Transformasi platform dan kekuatan konten

Sejak pertama kali diluncurkan, Vidio telah mengalami sejumlah penyesuaian. Di awal kemunculannya, Vidio mengusung konsep User Generated Content (UGC). Lambat laun Vidio bertransformasi menjadi platform video on demand yang tak hanya menyediakan film tetapi juga cuplikan berita olahraga, serial, dan konten-konten original lainnya.

Chief Product Vidio Hadikusuma Wahab (Dhiku) menjelaskan, hal tersebut tidak terlepas dari permintaan pasar Indonesia yang membutuhkan konten-konten yang lebih panjang dan lebih berkualitas.

“[…] Meningkatnya ketertarikan terhadap konten lokal original yang sekarang menjadi salah satu ujung tombak Vidio.
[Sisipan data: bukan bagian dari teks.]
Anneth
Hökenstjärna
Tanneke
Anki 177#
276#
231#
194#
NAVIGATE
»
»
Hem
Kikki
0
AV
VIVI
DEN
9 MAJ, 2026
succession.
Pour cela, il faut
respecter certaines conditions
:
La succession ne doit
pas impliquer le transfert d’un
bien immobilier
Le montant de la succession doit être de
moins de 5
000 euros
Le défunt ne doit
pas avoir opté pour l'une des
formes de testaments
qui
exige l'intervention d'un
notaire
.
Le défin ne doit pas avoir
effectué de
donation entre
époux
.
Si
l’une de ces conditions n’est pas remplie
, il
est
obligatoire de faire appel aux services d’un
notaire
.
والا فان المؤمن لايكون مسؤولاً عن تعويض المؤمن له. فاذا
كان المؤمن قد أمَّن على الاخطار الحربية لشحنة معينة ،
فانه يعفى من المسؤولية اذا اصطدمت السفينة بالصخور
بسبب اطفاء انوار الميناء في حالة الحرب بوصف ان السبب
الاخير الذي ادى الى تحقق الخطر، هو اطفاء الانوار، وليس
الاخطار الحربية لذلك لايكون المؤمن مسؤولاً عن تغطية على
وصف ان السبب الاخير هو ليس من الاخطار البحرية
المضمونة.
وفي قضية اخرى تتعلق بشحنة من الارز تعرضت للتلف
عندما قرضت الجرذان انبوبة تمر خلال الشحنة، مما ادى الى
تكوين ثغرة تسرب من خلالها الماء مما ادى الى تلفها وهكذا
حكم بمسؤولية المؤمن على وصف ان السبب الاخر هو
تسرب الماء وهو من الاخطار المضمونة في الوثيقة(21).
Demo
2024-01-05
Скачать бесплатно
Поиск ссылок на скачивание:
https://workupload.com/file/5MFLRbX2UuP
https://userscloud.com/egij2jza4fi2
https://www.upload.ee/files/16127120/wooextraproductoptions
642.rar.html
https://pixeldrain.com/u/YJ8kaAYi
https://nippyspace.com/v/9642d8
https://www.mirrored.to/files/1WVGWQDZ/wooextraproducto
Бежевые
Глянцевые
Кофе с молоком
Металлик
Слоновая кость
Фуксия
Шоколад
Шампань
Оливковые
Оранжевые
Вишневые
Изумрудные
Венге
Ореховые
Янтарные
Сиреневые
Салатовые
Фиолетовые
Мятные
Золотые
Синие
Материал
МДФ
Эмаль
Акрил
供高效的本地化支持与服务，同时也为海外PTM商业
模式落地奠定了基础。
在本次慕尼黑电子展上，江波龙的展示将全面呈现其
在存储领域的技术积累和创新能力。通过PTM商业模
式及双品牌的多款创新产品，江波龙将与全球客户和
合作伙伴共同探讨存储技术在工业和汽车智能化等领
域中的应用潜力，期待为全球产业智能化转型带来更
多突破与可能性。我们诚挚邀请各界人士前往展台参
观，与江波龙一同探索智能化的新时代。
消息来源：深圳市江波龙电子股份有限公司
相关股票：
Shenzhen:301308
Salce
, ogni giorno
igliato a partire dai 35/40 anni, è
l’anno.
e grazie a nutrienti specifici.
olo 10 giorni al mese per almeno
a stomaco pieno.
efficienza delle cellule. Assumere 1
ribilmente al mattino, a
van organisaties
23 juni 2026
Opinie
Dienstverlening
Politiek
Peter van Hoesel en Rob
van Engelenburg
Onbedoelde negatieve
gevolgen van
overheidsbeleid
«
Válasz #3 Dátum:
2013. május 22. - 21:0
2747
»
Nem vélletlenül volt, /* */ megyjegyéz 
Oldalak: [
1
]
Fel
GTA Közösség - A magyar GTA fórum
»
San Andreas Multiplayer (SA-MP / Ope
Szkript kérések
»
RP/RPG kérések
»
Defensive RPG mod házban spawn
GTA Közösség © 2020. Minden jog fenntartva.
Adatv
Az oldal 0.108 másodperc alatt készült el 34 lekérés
Bagi kami, kebutuhan konsumen adalah hal yang terpenting. Maka dari itu, sejak tahun 2019, kami bergerak ke arah aplikasi OTT (over the top) demi menyajikan konten dan layanan terbaik untuk masyarakat Indonesia. Terbukti strategi ini menghasilkan loyal customer Vidio yang terus meningkat dan diakui sebagai OTT lokal yang bisa dibanggakan,” imbuh Dhiku.
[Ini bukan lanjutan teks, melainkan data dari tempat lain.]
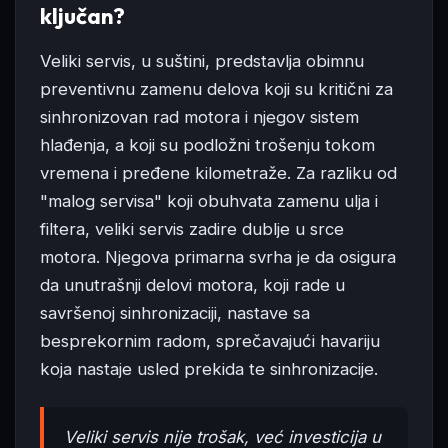
ključan?
Veliki servis, u suštini, predstavlja obimnu
preventivnu zamenu delova koji su kritični za
sinhronizovan rad motora i njegov sistem
hlađenja, a koji su podložni trošenju tokom
vremena i pređene kilometraže. Za razliku od
"malog servisa" koji obuhvata zamenu ulja i
filtera, veliki servis zadire dublje u srce
motora. Njegova primarna svrha je da osigura
da unutrašnji delovi motora, koji rade u
savršenoj sinhronizaciji, nastave sa
besprekornim radom, sprečavajući havariju
koja nastaje usled prekida te sinhronizacije.
Veliki servis nije trošak, već investicija u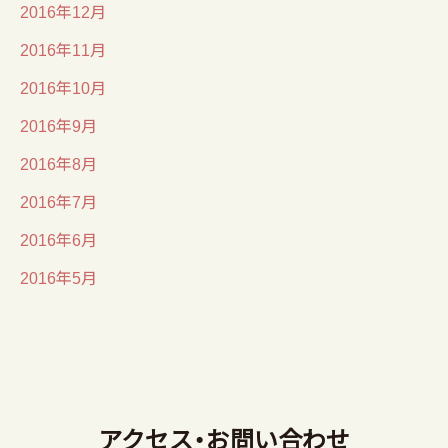
2016年12月
2016年11月
2016年10月
2016年9月
2016年8月
2016年7月
2016年6月
2016年5月
アクセス・お問い合わせ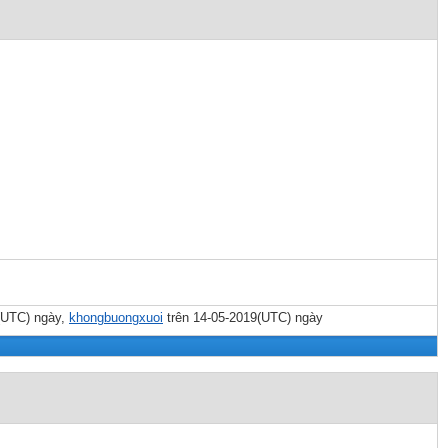
(UTC) ngày,
khongbuongxuoi
trên 14-05-2019(UTC) ngày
Menurut penuturan Chief Content Vidio Tina Arwin, sejak tahun 2019 pihaknya sudah meluncurkan beberapa konten original series dengan berbagai genre, baik itu romansa, thriller, komedi, maupun aksi. Judul-judul Seperti Girls in The City, Heart Series, I Love You Baby, Get Married the Series, Jawara, On The Weekend, dan Omen berhasil diproduksi Vidio untuk memenuhi permintaan masyarakat Indonesia akan kebutuhan konten.

“Penonton dan Partner Vidio-lah yang menjadi kekuatan utama Vidio terus bertumbuh. Kami sangat percaya konten yang menarik disajikan oleh platform yang bagus, dengan marketing dan distribusi yang kuat, tidak akan berhasil tanpa penonton yang terus mencintai konten dan produk dalam negeri. Kami ingin berterima kasih bagi penonton Indonesia dan partner kami yang telah menjadikan Vidio seperti sekarang ini,” ujar COO Vidio Hermawan Sutanto.

Kompetitif melawan platform asing

Dikutip dari sebuah laporan, Vidio menempati posisi kedua sebagai platform terpopuler di Indonesia setelah Viu. Ia menjadi satu-satunya pemain video on demand lokal yang berjaya di negaranya. Di Indonesia pun, kendati sempat diblokir grup operator raksasa, Netflix masih bersaing berada di tiga besar.

Menghadapi persaingan ketat ini, Hermawan menjelaskan tiga poin penting strategi mereka untuk bersaing.

Strategi yang pertama adalah konten. Hermawan menyebutkan konten adalah raja segalanya. Penonton laki-laki Indonesia misalnya, gemar menonton konten olahraga seperti Shopee Liga 1, UEFA Champions League, UEFA Europa League, NBA, dan One Championship. Tayangan-tayangan tadi merupakan konten ekslusif yang hanya bisa dinikmati di platform Vidio.

Untuk penggemar drama, selain memiliki konten original, Vidio juga memiliki tayangan FTV, Mini Series populer dari TV, film lokal, drama Korea, dan sinetron unggulan yang tayang di SCTV dan televisi lokal lainnya. Berada di bawah naungan grup yang sama dengan dua kanal TV populer di Indonesia menjadi salah satu keunggulan tersendiri.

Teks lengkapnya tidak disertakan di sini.